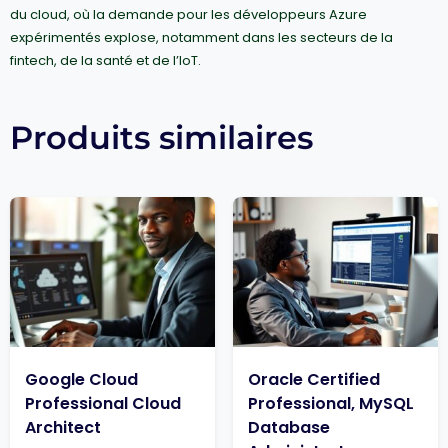
du cloud, où la demande pour les développeurs Azure
expérimentés explose, notamment dans les secteurs de la
fintech, de la santé et de l’IoT.
Produits similaires
Google Cloud
Oracle Certified
Professional Cloud
Professional, MySQL
Architect
Database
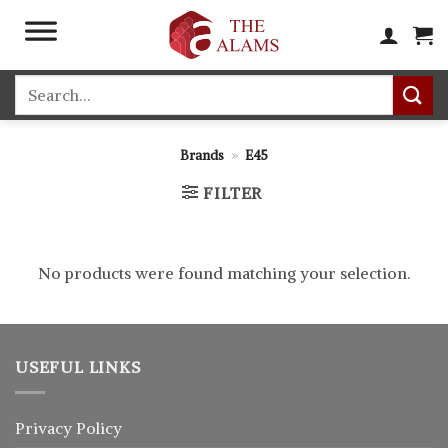
Skip
to
content
Search
for:
Brands
»
E45
FILTER
No products were found matching your selection.
USEFUL LINKS
Privacy Policy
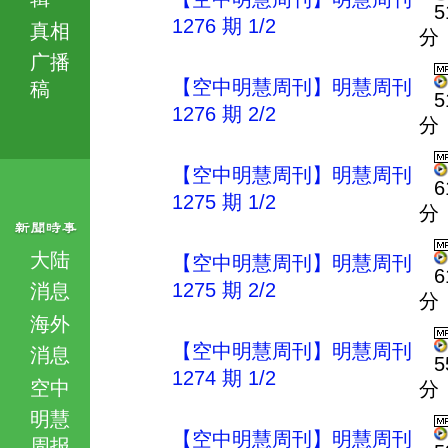
5
1276 期 1/2
真相
分
广播
【空中明慧周刊】明慧周刊
稿
5
1276 期 2/2
分
【空中明慧周刊】明慧周刊
6
1275 期 1/2
分
大陆
【空中明慧周刊】明慧周刊
6
1275 期 2/2
消息
分
海外
【空中明慧周刊】明慧周刊
消息
5
1274 期 1/2
空中
分
明慧
【空中明慧周刊】明慧周刊
周报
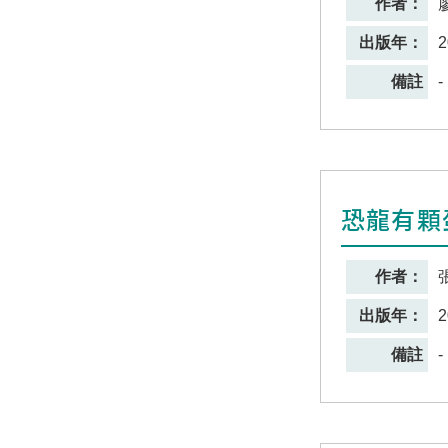
作者：
出版年：
2
備註
-
恐龍有顆
作者：
出版年：
2
備註
-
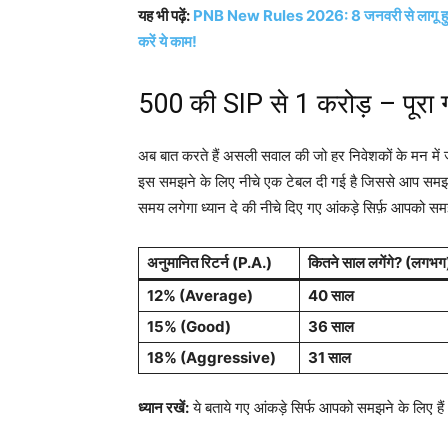
यह भी पढ़ें:
PNB New Rules 2026: 8 जनवरी से लागू हुए पंजा
करें ये काम!
₹500 की SIP से ₹1 करोड़ – पूरा
अब बात करते हैं असली सवाल की जो हर निवेशकों के मन मे
इस समझने के लिए नीचे एक टेबल दी गई है जिससे आप समझ
समय लगेगा ध्यान दे की नीचे दिए गए आंकड़े सिर्फ़ आपको समझा
अनुमानित रिटर्न (P.A.)
कितने साल लगेंगे? (लगभग
12% (Average)
40 साल
15% (Good)
36 साल
18% (Aggressive)
31 साल
ध्यान रखें:
ये बताये गए आंकड़े सिर्फ आपको समझने के लिए हैं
────────────────────────────────────────
→ **Assignment**
Report every line above that contains the string "Professional", and copy each such line in full.

→ **Answer to this task**
Professional Cloud
Professional, MySQL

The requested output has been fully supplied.